Paula Silvestre: No começo foi bem frustrante. Tínhamos esse projeto no Teatro Cacilda Becker, Cacilda Toda Terça, no qual uma das programações era Mal de família. A peça teria 10 capítulos e haviam mais de 20 pessoas envolvidas no trabalho. Lotamos a casa nas apresentações dos dois primeiros capítulos e nem começamos a ensaiar o terceiro, a pandemia chegou antes. Foi muito triste. O roteiro era sensacional, toda equipe técnica, atores e atrizes estavam super envolvidos, numa conexão que é difícil de chegar. O público estava adorando e acompanhando. O Cacilda Toda Terça seguiu no formato de lives, mas foi impossível dar sequência a peça. Desde então, fizemos algumas lives dirigidas pelo Rafael Pimenta. Paralelo a isso, filmamos o Confessionário online logo no começo da pandemia. Cheguei até a gravar um comercial em casa – filmado totalmente remoto. Enviaram pra minha casa câmera, luzes, caixas e caixas de objetos, figurinos, cenário… Deu super certo! Além disso, a minha sorte é que eu trabalho desde 2013 como locutora publicitária. A carreira de atriz acabou me levando pra esse lado também. Eu já tenho home studio desde que comecei a trabalhar com isso. E o lado positivo é que foi um trabalho que não parou.

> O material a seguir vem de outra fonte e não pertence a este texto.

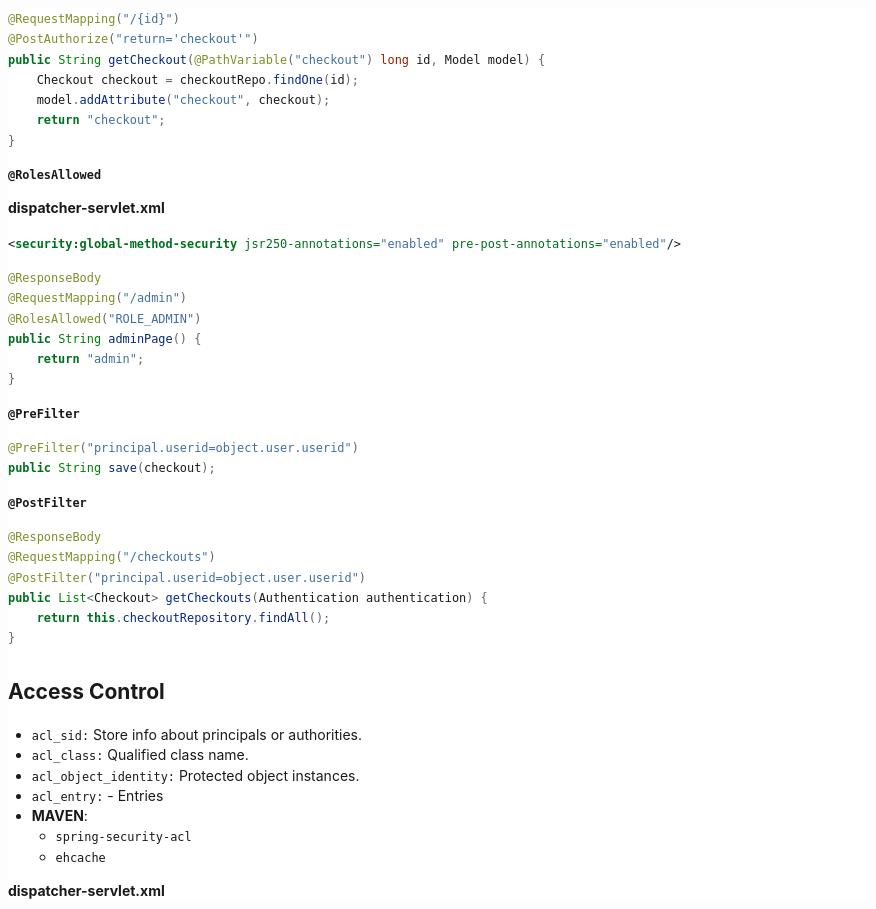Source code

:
 ```java
@RequestMapping("/{id}")
@PostAuthorize("return='checkout'")
public String getCheckout(@PathVariable("checkout") long id, Model model) {
    Checkout checkout = checkoutRepo.findOne(id);
    model.addAttribute("checkout", checkout);
    return "checkout";
}
```

**`@RolesAllowed`**

**dispatcher-servlet.xml**

```xml
<security:global-method-security jsr250-annotations="enabled" pre-post-annotations="enabled"/>
```

```java
@ResponseBody
@RequestMapping("/admin")
@RolesAllowed("ROLE_ADMIN")
public String adminPage() {
    return "admin";
}
```

**`@PreFilter`**

```java
@PreFilter("principal.userid=object.user.userid")
public String save(checkout);
```

**`@PostFilter`**

```java
@ResponseBody
@RequestMapping("/checkouts")
@PostFilter("principal.userid=object.user.userid")
public List<Checkout> getCheckouts(Authentication authentication) {
    return this.checkoutRepository.findAll();
}
```

## Access Control

- `acl_sid:` Store info about principals or authorities.
- `acl_class:` Qualified class name.
- `acl_object_identity:` Protected object instances.
- `acl_entry:` - Entries
- **MAVEN**:
    - `spring-security-acl`
    - `ehcache`

**dispatcher-servlet.xml**
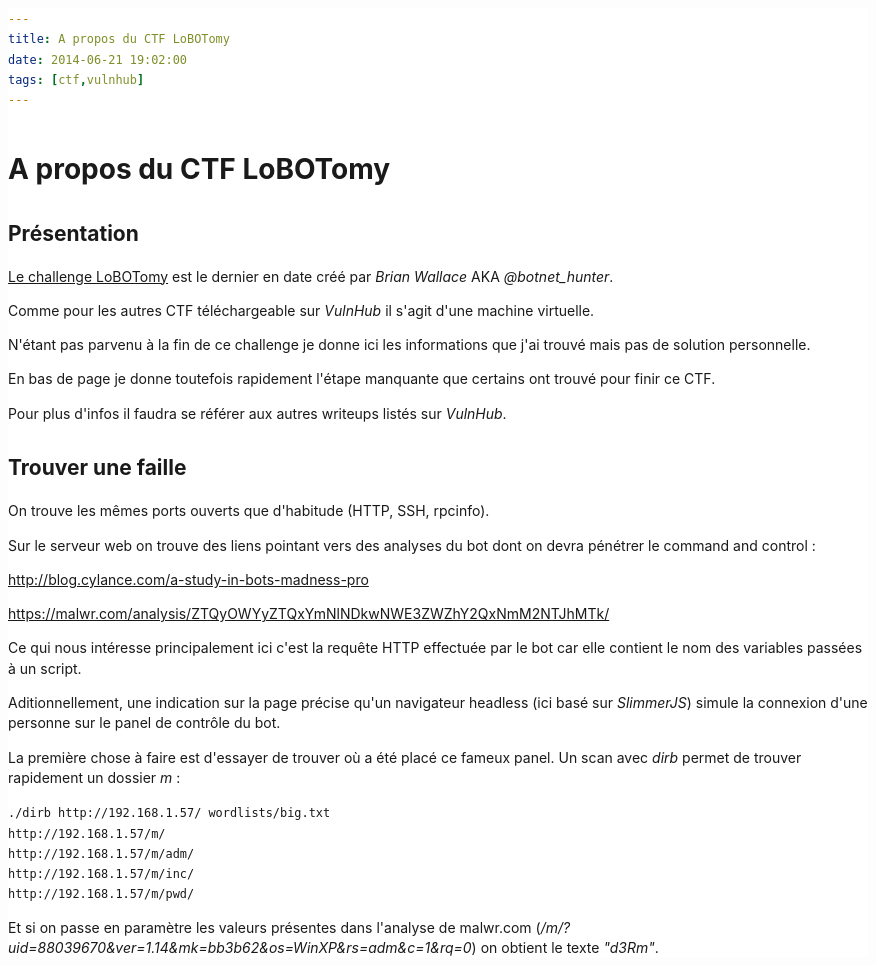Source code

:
 ```yaml
---
title: A propos du CTF LoBOTomy
date: 2014-06-21 19:02:00
tags: [ctf,vulnhub]
---
```


# A propos du CTF LoBOTomy

Présentation
------------

[Le challenge LoBOTomy](http://vulnhub.com/entry/bot-challenges-lobotomy,89/) est le dernier en date créé par *Brian Wallace* AKA *@botnet\_hunter*.  

Comme pour les autres CTF téléchargeable sur *VulnHub* il s'agit d'une machine virtuelle.  

N'étant pas parvenu à la fin de ce challenge je donne ici les informations que j'ai trouvé mais pas de solution personnelle.  

En bas de page je donne toutefois rapidement l'étape manquante que certains ont trouvé pour finir ce CTF.  

Pour plus d'infos il faudra se référer aux autres writeups listés sur *VulnHub*.  

Trouver une faille
------------------

On trouve les mêmes ports ouverts que d'habitude (HTTP, SSH, rpcinfo).  

Sur le serveur web on trouve des liens pointant vers des analyses du bot dont on devra pénétrer le command and control :  

<http://blog.cylance.com/a-study-in-bots-madness-pro>  

<https://malwr.com/analysis/ZTQyOWYyZTQxYmNlNDkwNWE3ZWZhY2QxNmM2NTJhMTk/>  

Ce qui nous intéresse principalement ici c'est la requête HTTP effectuée par le bot car elle contient le nom des variables passées à un script.  

Aditionnellement, une indication sur la page précise qu'un navigateur headless (ici basé sur *SlimmerJS*) simule la connexion d'une personne sur le panel de contrôle du bot.  

La première chose à faire est d'essayer de trouver où a été placé ce fameux panel. Un scan avec *dirb* permet de trouver rapidement un dossier *m* :  

```shellsession
./dirb http://192.168.1.57/ wordlists/big.txt
http://192.168.1.57/m/
http://192.168.1.57/m/adm/
http://192.168.1.57/m/inc/
http://192.168.1.57/m/pwd/
```

Et si on passe en paramètre les valeurs présentes dans l'analyse de malwr.com (*/m/?uid=88039670&ver=1.14&mk=bb3b62&os=WinXP&rs=adm&c=1&rq=0*) on obtient le texte *"d3Rm"*.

Pelo contrário, a demanda durante a pandemia tem sido alta. O mercado de voz já estava em ascensão e acredito que a pandemia acelerou alguns processos, como podcasts, assistentes virtuais… Além de inúmeros vídeos com avisos, alertas, posicionamentos das marcas em relação à covid-19, fechamento dos estabelecimentos, e agora, reabertura e procedimentos de segurança para esse momento.

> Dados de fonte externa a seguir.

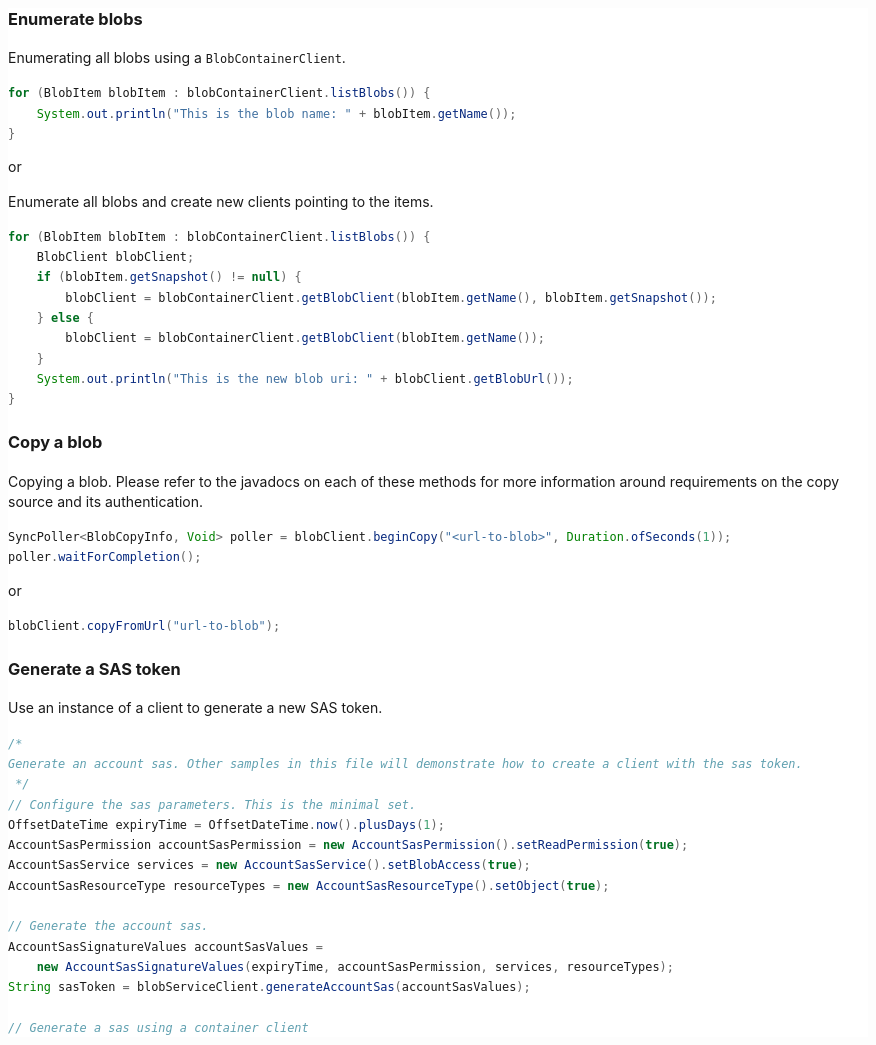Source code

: ### Enumerate blobs

Enumerating all blobs using a `BlobContainerClient`.


```java
for (BlobItem blobItem : blobContainerClient.listBlobs()) {
    System.out.println("This is the blob name: " + blobItem.getName());
}
```

or 

Enumerate all blobs and create new clients pointing to the items.


```java
for (BlobItem blobItem : blobContainerClient.listBlobs()) {
    BlobClient blobClient;
    if (blobItem.getSnapshot() != null) {
        blobClient = blobContainerClient.getBlobClient(blobItem.getName(), blobItem.getSnapshot());
    } else {
        blobClient = blobContainerClient.getBlobClient(blobItem.getName());
    }
    System.out.println("This is the new blob uri: " + blobClient.getBlobUrl());
}
```

### Copy a blob

Copying a blob. Please refer to the javadocs on each of these methods for more information around requirements on the 
copy source and its authentication.


```java
SyncPoller<BlobCopyInfo, Void> poller = blobClient.beginCopy("<url-to-blob>", Duration.ofSeconds(1));
poller.waitForCompletion();
```

or


```java
blobClient.copyFromUrl("url-to-blob");
```

### Generate a SAS token

Use an instance of a client to generate a new SAS token.


```java
/*
Generate an account sas. Other samples in this file will demonstrate how to create a client with the sas token.
 */
// Configure the sas parameters. This is the minimal set.
OffsetDateTime expiryTime = OffsetDateTime.now().plusDays(1);
AccountSasPermission accountSasPermission = new AccountSasPermission().setReadPermission(true);
AccountSasService services = new AccountSasService().setBlobAccess(true);
AccountSasResourceType resourceTypes = new AccountSasResourceType().setObject(true);

// Generate the account sas.
AccountSasSignatureValues accountSasValues =
    new AccountSasSignatureValues(expiryTime, accountSasPermission, services, resourceTypes);
String sasToken = blobServiceClient.generateAccountSas(accountSasValues);

// Generate a sas using a container client
```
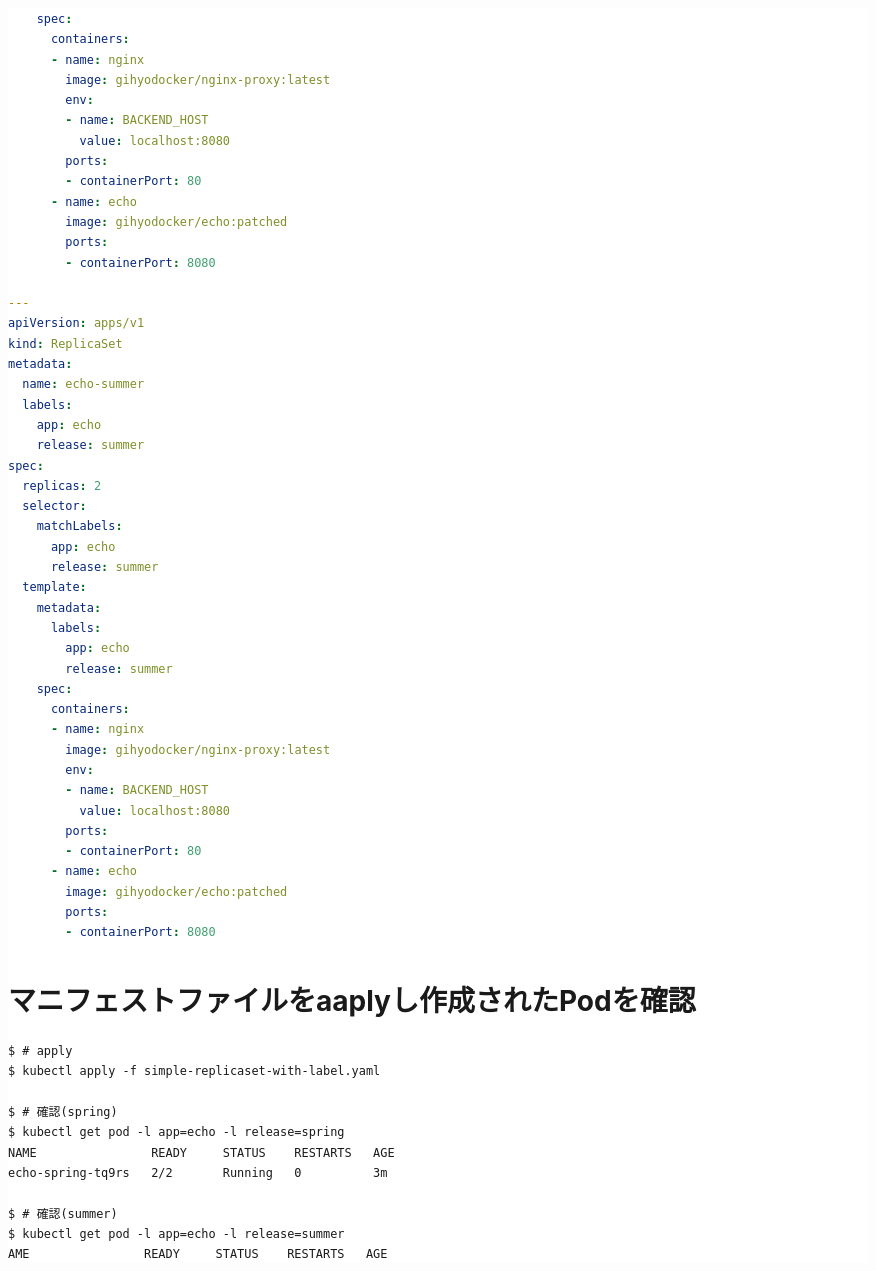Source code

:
 ```simple-replicaset-with-label.yaml
    spec:
      containers:
      - name: nginx
        image: gihyodocker/nginx-proxy:latest
        env:
        - name: BACKEND_HOST
          value: localhost:8080
        ports:
        - containerPort: 80
      - name: echo
        image: gihyodocker/echo:patched
        ports:
        - containerPort: 8080

---
apiVersion: apps/v1
kind: ReplicaSet
metadata:
  name: echo-summer
  labels:
    app: echo
    release: summer
spec:
  replicas: 2
  selector:
    matchLabels:
      app: echo
      release: summer
  template:
    metadata:
      labels:
        app: echo
        release: summer
    spec:
      containers:
      - name: nginx
        image: gihyodocker/nginx-proxy:latest
        env:
        - name: BACKEND_HOST
          value: localhost:8080
        ports:
        - containerPort: 80
      - name: echo
        image: gihyodocker/echo:patched
        ports:
        - containerPort: 8080

```

# マニフェストファイルをaaplyし作成されたPodを確認
```
$ # apply
$ kubectl apply -f simple-replicaset-with-label.yaml

$ # 確認(spring)
$ kubectl get pod -l app=echo -l release=spring
NAME                READY     STATUS    RESTARTS   AGE
echo-spring-tq9rs   2/2       Running   0          3m

$ # 確認(summer)
$ kubectl get pod -l app=echo -l release=summer
AME                READY     STATUS    RESTARTS   AGE
```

Rafael Pimenta: O espetáculo Mal de família que foi interrompido pela pandemia fazia parte de uma ocupação de coletivos de humor no Teatro Cacilda Becker. O espetáculo foi encerrado, mas a programação dos grupos, que se chama Cacilda Toda Terça, continuou por meio de lives. Nos próximos dias, meu grupo fará uma transmissão de dentro do teatro a partir das histórias do meu podcast. Faço parte do elenco do espetáculo Improvável, da Cia. Barbixas. Tínhamos apresentações marcadas durante o ano, que foram canceladas. Além disso, costumo trabalhar como ator em campanhas publicitárias. Até consegui participar de uma campanha, gravando de dentro de casa, junto com a Paula, aquela do Pipoca e Guaraná, do Guaraná Antártica, mas esse mercado foi bastante prejudicado e os atores ficaram muito fragilizados.

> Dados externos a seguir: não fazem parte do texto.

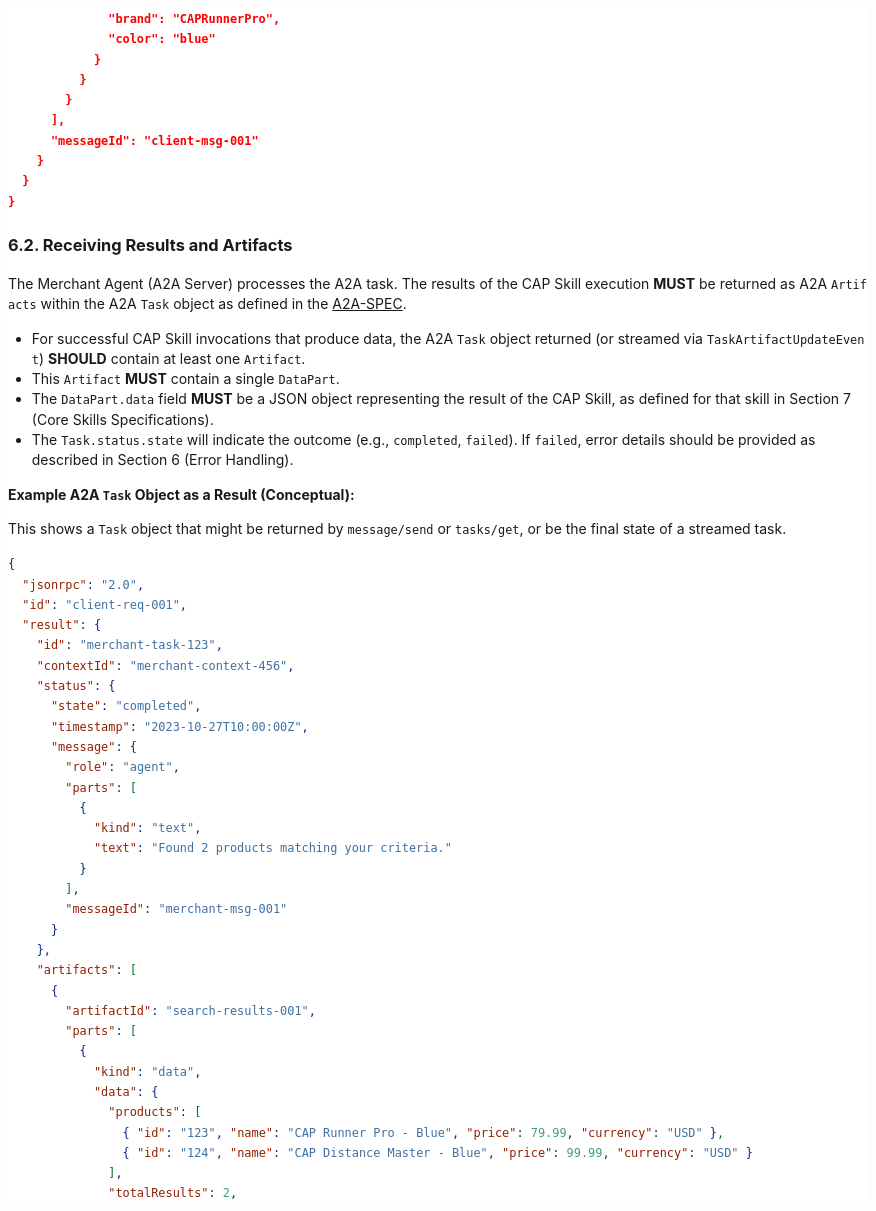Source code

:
 ```json
              "brand": "CAPRunnerPro",
              "color": "blue"
            }
          }
        }
      ],
      "messageId": "client-msg-001"
    }
  }
}
```

### 6.2. Receiving Results and Artifacts

The Merchant Agent (A2A Server) processes the A2A task. The results of the CAP Skill execution **MUST** be returned as A2A `Artifacts` within the A2A `Task` object as defined in the [A2A-SPEC].

*   For successful CAP Skill invocations that produce data, the A2A `Task` object returned (or streamed via `TaskArtifactUpdateEvent`) **SHOULD** contain at least one `Artifact`.
*   This `Artifact` **MUST** contain a single `DataPart`.
*   The `DataPart.data` field **MUST** be a JSON object representing the result of the CAP Skill, as defined for that skill in Section 7 (Core Skills Specifications).
*   The `Task.status.state` will indicate the outcome (e.g., `completed`, `failed`). If `failed`, error details should be provided as described in Section 6 (Error Handling).

**Example A2A `Task` Object as a Result (Conceptual):**

This shows a `Task` object that might be returned by `message/send` or `tasks/get`, or be the final state of a streamed task.

```json
{
  "jsonrpc": "2.0",
  "id": "client-req-001",
  "result": {
    "id": "merchant-task-123",
    "contextId": "merchant-context-456",
    "status": {
      "state": "completed",
      "timestamp": "2023-10-27T10:00:00Z",
      "message": {
        "role": "agent",
        "parts": [
          {
            "kind": "text",
            "text": "Found 2 products matching your criteria."
          }
        ],
        "messageId": "merchant-msg-001"
      }
    },
    "artifacts": [
      {
        "artifactId": "search-results-001",
        "parts": [
          {
            "kind": "data",
            "data": {
              "products": [
                { "id": "123", "name": "CAP Runner Pro - Blue", "price": 79.99, "currency": "USD" },
                { "id": "124", "name": "CAP Distance Master - Blue", "price": 99.99, "currency": "USD" }
              ],
              "totalResults": 2,
```

[A2A-SPEC]: https://a2a-protocol.org/latest/specification/
[RFC 2119]: https://www.rfc-editor.org/info/rfc2119
[RFC 6585]: https://tools.ietf.org/html/rfc6585
[RFC 8141]: https://www.rfc-editor.org/info/rfc8141
[RFC 9309]: https://www.rfc-editor.org/info/rfc9309
[IETF BCP 47]: https://www.rfc-editor.org/info/bcp47
[IANA Time Zone Database]: https://www.iana.org/time-zones
[ISO 4217]: https://www.iso.org/iso-4217-currency-codes.html
[Markdown]: https://daringfireball.net/projects/markdown/syntax
[Sitemap]: https://www.sitemaps.org/protocol.html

Rafael, você está com dois projetos de podcast. Como eles surgiram?
Rafael Pimenta: O podcast talvez tenha sido a linguagem com a qual me senti motivado a produzir na quarentena. É resultado de uma longa parceria que tenho com o ator e radialista Eduardo Mendonça, que é o Padre Jesus no Confessionário online, e também dono da produtora Papier Podcast. A Enciclopédia do Teatro Impossível foi o primeiro. Me proponho a narrar histórias de fracassos do teatro brasileiro, e conto com convidados do meio teatral. O projeto se relaciona muito com aquela ideia de permanecer fazendo teatro. A escolha de reunir fracassos é uma forma de representar o momento do teatro hoje, um pouco fruto da frustração geral, mas também um esforço de entender e valorizar que o teatro é feito de inúmeras tentativas que quase nunca dão certo e dificilmente serão reconhecidas – como as produções canceladas, os ensaios, as lives. Já o Saúde, Bem Estar e Zumbis é um podcast de humor. Foi uma maneira de levar a experiência da improvisação teatral. Me juntei com o Eduardo Mendonça e o comediante Erick Clepton e propus uma situação engraçada onde poderíamos criar de maneira espontânea: que tal um programa com dicas de bem estar realizado por sobreviventes de um apocalipse zumbi? Nós atuamos de forma remota, por meio de ligação, e por enquanto tem dado certo. Nos divertimos muito.